“Soon it became clear to us: you can’t teach disbelief
to a child,
only wonderful stories, and we hadn’t a story
nearly as good.”
—Stephen Dunn, “At the Smithville Methodist Church”
When I was little we were taught the story of Jesus through a “wordless book” that consisted of no words, just pages of solid colors meant to represent different things. For me the struggle to find words is still part of my faith walk. There are things I have come to believe, to know on some deep level they are true. And yet when I try to find words to explain or describe those experiences, they are always so inadequate.
Sarah Groves has a song (“This Peace”) in which she describes that feeling of belief as a “whisper in my ear, a shiver up my spine, the gratitude I feel for all that’s right, a mystery appeal that’s been granted me tonight.” Her words are true and also seem to get at the difficulty in describing the way God’s Spirit works in and through us. It is a whisper in my ear, it is that deep well of gratitude that sometimes overwhelms me, it is also a kind of giving up or letting go… like someone who keeps a stiff upper lip for a long time and then welcomes the relief and hope of knowing it is no longer necessary.

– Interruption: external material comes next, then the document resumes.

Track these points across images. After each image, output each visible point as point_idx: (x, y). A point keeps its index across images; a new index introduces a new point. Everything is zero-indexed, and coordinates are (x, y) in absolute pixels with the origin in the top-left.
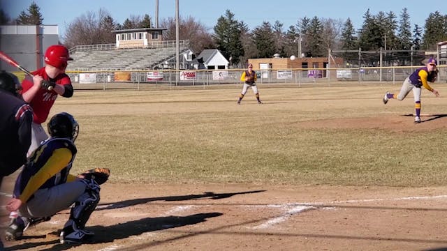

When I am most convinced God is real are the times I witness the depths of our human frailty and together with that the almost embarrassing persistence of hope. It is the strength of a story that 2,000 years and lots of quiet later that makes us keep going, makes us believe or at least want to believe. The strength of a story that continues despite all the embarrassing things people have done since in the name of religion. The truth of a story that has the power to change me every time I hear it again. Yes, I believe. And I ask God every time words fail me or my heart wavers to help, help, my unbelief. Because I haven’t another story nearly as good.